If A is a square matrix of order n*n , then adj(adj A) is equal to
1.${\left| A \right|^{n}}A$
2.${\left| A \right|^{n-1}}A$
3.${\left| A \right|^{n-2}}A$
4.${\left| A \right|^{n-3}}A$

Answer 1

Hint: we know the inverse formula of a matrix is ${A^{ - 1}} = \dfrac{1}{{\det A}}adjA$ and using the property $A{A^{ - 1}} = I$ and equating them we get $A(adjA) = \left| A \right|$ and by replacing A by adj A and the property $\left| {adjA} \right| = {\left| A \right|^{n - 1}}$ we get the required value.

Complete step-by-step answer:
We know that the inverse of a matrix is given by
$ \Rightarrow {A^{ - 1}} = \dfrac{1}{{\det A}}adjA$………(1)
And we also know that
$ \Rightarrow A{A^{ - 1}} = I$
From this,
$ \Rightarrow {A^{ - 1}} = \dfrac{I}{A}$ …………(2)
Now equating (1) and (2)
$ \Rightarrow \dfrac{{adjA}}{{\det A}} = \dfrac{I}{A}$
$ \Rightarrow A(adjA) = \left| A \right|$ ……..(3)
Now let's replace A by adj A in (3)
 $
   \Rightarrow adjA(adj(adjA)) = \left| {adjA} \right| \\
   \Rightarrow (adj(adjA)) = \dfrac{{\left| {adjA} \right|}}{{adjA}} \\
$
From (3) we get $adjA = \dfrac{{\left| A \right|}}{A}$
Substituting in the above equation
$ \Rightarrow (adj(adjA)) = \dfrac{{\left| {adjA} \right|}}{{\left| A \right|}}*A$
We know that $\left| {adjA} \right| = {\left| A \right|^{n - 1}}$ as A is a matrix of order n
$
   \Rightarrow (adj(adjA)) = \dfrac{{{{\left| A \right|}^{n - 1}}}}{{\left| A \right|}}*A \\
   \Rightarrow (adj(adjA)) = {\left| A \right|^{n - 2}}*A \\
$
Hence the correct option is c.

Note: Determinant evaluated across any row or column is the same.
If all the elements of a row (or column) are zeros, then the value of the determinant is zero.
Determinant of an Identity matrix (${I_n}$ ) is 1.
If rows and columns are interchanged then the value of the determinant remains the same (value does not change).
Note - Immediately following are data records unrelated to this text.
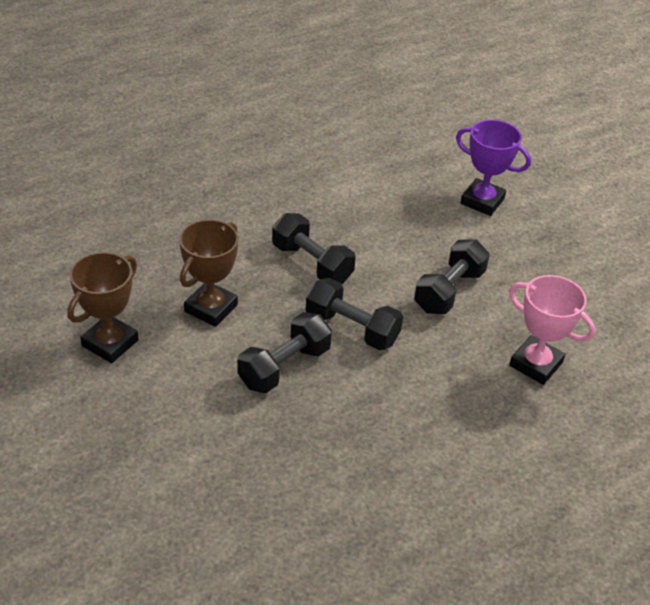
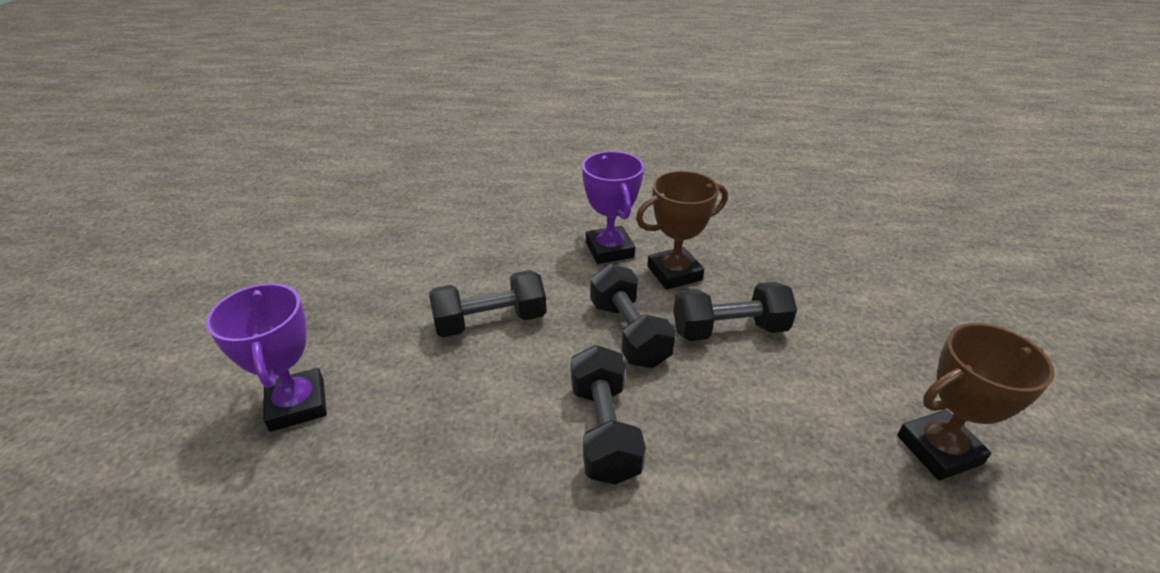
camera: 140 degrees left, 5 degrees down
(211, 308) = (780, 433): brown trophy -> brown trophy (674, 273)
(439, 399) = (609, 250): none -> purple trophy
(535, 364) = (503, 238): pink trophy -> none

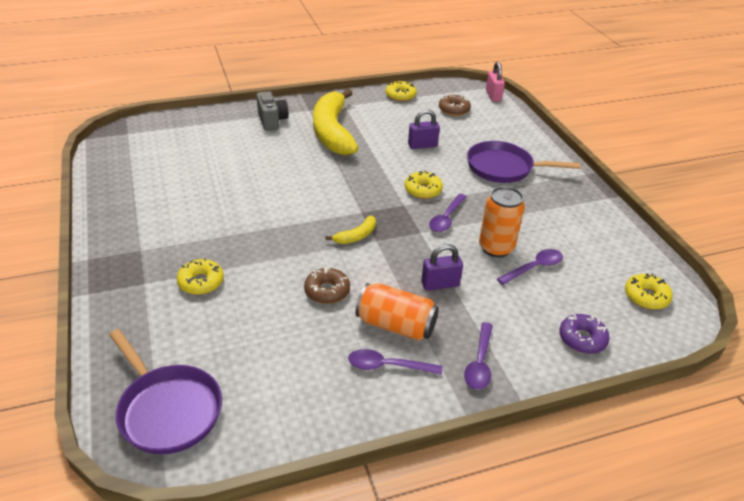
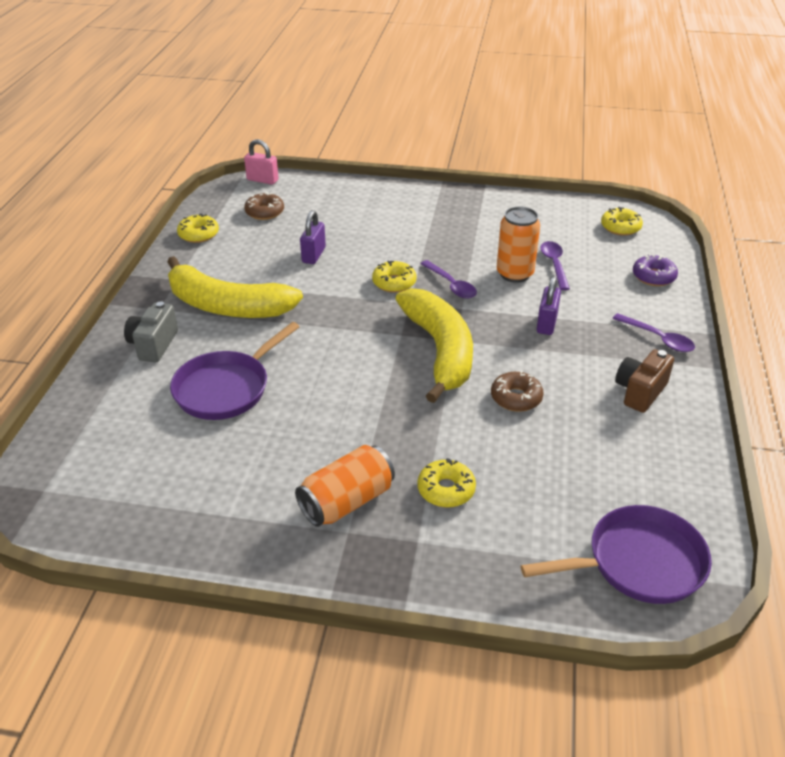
camera: 60 degrees left, 0 degrees up
(272, 121) = (153, 345): grey camera -> grey camera turned 90 degrees counterclockwise
(356, 236) = (440, 351): yellow banana -> yellow banana, size x2.39
(387, 366) = (640, 392): purple spoon -> brown camera
(395, 325) = (589, 369): orange can -> orange can (347, 501)
(503, 168) = (396, 223): purple pan -> purple pan (226, 388)

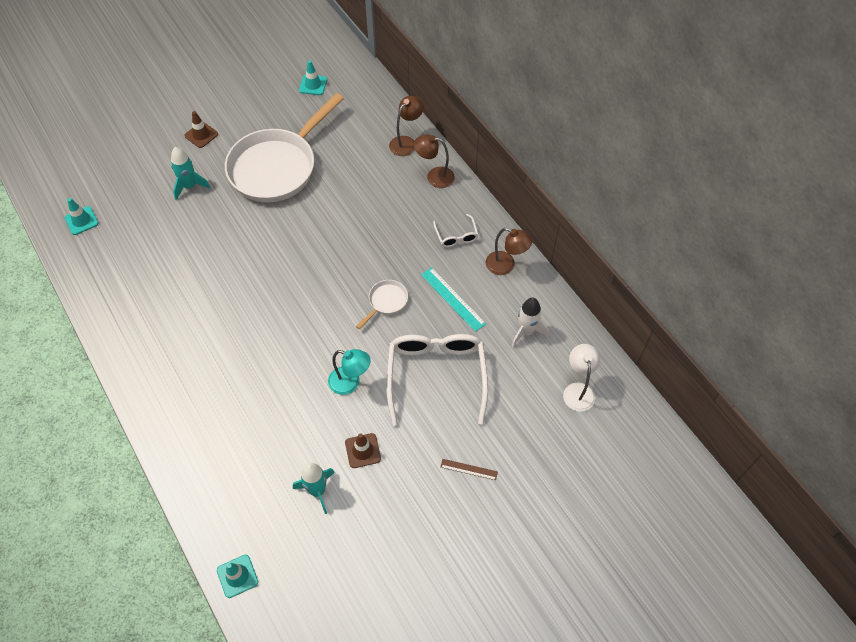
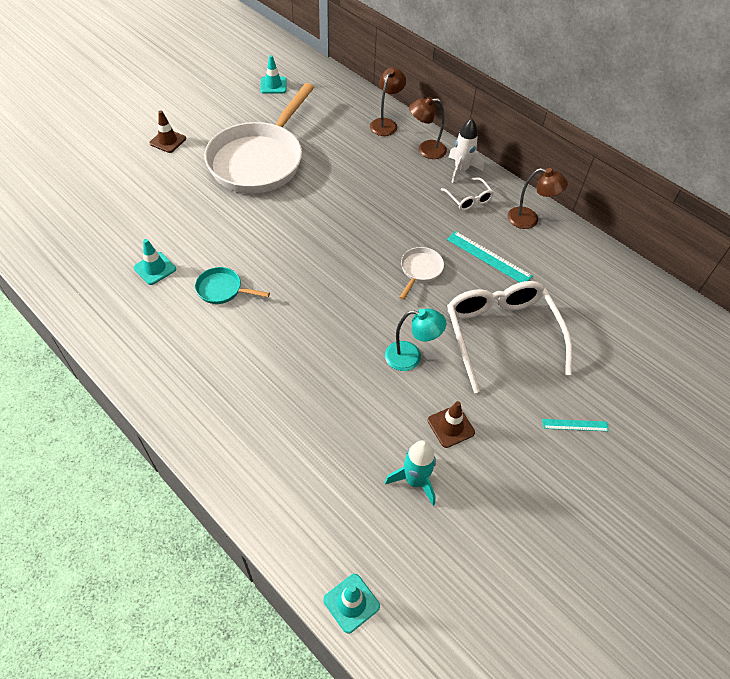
camera: 15 degrees left, 5 degrees down
(81, 220) = (51, 238): turquoise traffic cone -> turquoise traffic cone (155, 268)
(190, 186) = (168, 189): turquoise rocket -> none
(210, 293) = (222, 289): none -> turquoise pan
(469, 469) = (575, 425): brown ruler -> turquoise ruler
(526, 332) = (576, 277): white rocket -> white rocket (461, 170)
(578, 390) = (652, 325): white lamp -> none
Therefore, det(A) = det(${A^T}$ ), here ${A^T}$ is the transpose of matrix A.
If any two rows (or two columns) of a determinant are interchanged the value of the determinant is multiplied by -1.
If all elements of a row (or column) of a determinant are multiplied by some scalar number k, the value of the new determinant is k times the given determinant. Therefore, If A be an n-rowed square matrix and K be any scalar. Then |KA| = ${K^n}$|A| .